Emails between Angus Llewellyn and Network Ten lawyers about an email to Bruce Lehrmann, asking him to respond to Brittany Higgins’ rape allegations, have been read to the court.
One of the most bizarre exchanges in the defamation case came when Mr Lehrmann’s barrister Matthew Richardson SC, asked about the legitimacy of the allegations, telling the court there were no witnesses and no cameras in the ministerial suite when Ms Higgins alleges Mr Lehrmann raped her.
‘There were just two people behind closed doors?’ he asked, using one of the more common figures of speech in the English language.
Mr Llewellyn, appearing confused, replied: ‘Closed doors? Is that plural?’
There was an audible gasp from the public gallery as it appeared Mr Llewellyn was not aware of the saying ‘behind closed doors’.
‘Is that seriously your answer?’ Mr Richardson asked.
Earlier in the cross examination, the court heard that in the week before The Project episode went to air, Mr Llewellyn wrote to his lawyers: ‘What time am I sending? 4.30pm on Friday?’
Mr Llewellyn told the court there were more in-person conversations about what time to send the email, during which the proposed time had changed.
On February 12, 2021, he wrote: ‘Hello again, are we absolutely set on midday to send these emails?
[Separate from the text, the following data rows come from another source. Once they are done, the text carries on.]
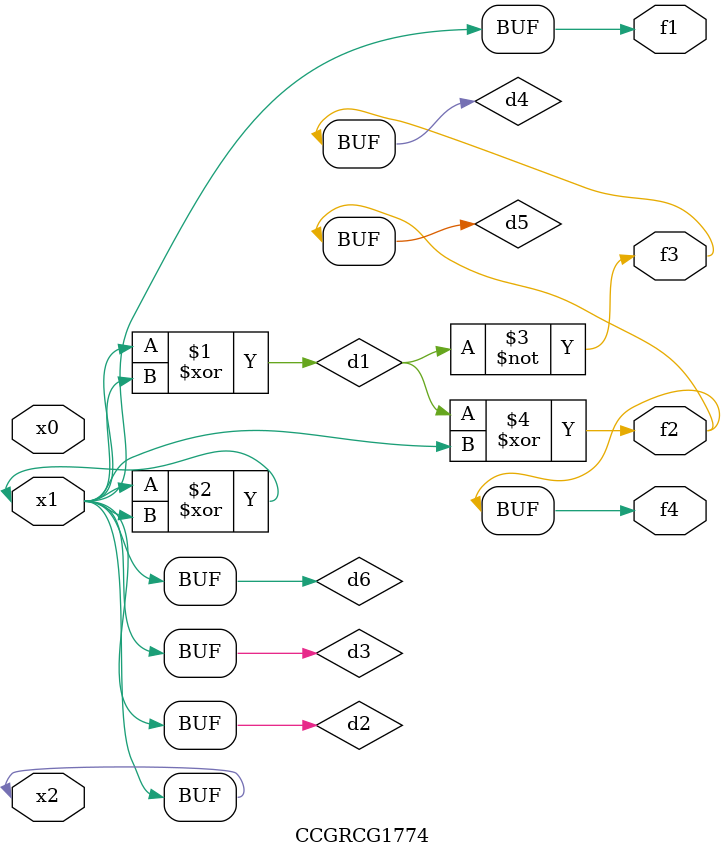
<source format=v>
module CCGRCG1774(
	input x0, x1, x2,
	output f1, f2, f3, f4
);

	wire d1, d2, d3, d4, d5, d6;

	xor (d1, x1, x2);
	buf (d2, x1, x2);
	xor (d3, x1, x2);
	nor (d4, d1);
	xor (d5, d1, d2);
	buf (d6, d2, d3);
	assign f1 = d6;
	assign f2 = d5;
	assign f3 = d4;
	assign f4 = d5;
endmodule

</source>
Could we push to 2.30?’
Mr Lehrmann’s barrister Matthew Richardson SC then asked if he was pushing to send the email even later on a Friday afternoon, three days prior to broadcast.
Mr Llewellyn said he recalled Samantha Maiden, who wrote a story using the same allegations by Ms Higgins on news.com.au on the day The Project went to air, ‘was pushing’ to send the email on Sunday, February 14, 2021.
Mr Richardson then asked if he knew how old Mr Lehrmann was, or if he considered that he ‘was a man in his mid-20s’.
‘Did you consider whether 2.45pm on a Friday, with a deadline of 10am on Monday, might be a problem for a man in his 20s?’ he asked.
Mr Llewellyn said he did not think about that.
Mr Richardson: ‘You used a Hotmail address and you knew nothing about how often he used it?’
Mr Richardson: ‘Ten had been working on this story since January 20, correct?’
Mr Llewellyn then said he had been on holidays during that time and that he didn’t classify sending Ms Wilkinson emails during that period as working because ‘I was camping’.
The court also heard Mr Llewellyn told his staff not to click on Mr Lehrmann’s LinkedIn page in case he was notified that journalists were looking at his page.
Earlier, the court heard Mr Llewellyn did not want to contact Mr Lehrmann on Facebook because the allegations were too ‘serious’ for social media.
It was suggested to him that he had no interest in seeking comment from Mr Lehrmann, and that he only did it as a matter of obligation.
Mr Llewellyn rejected that suggestion.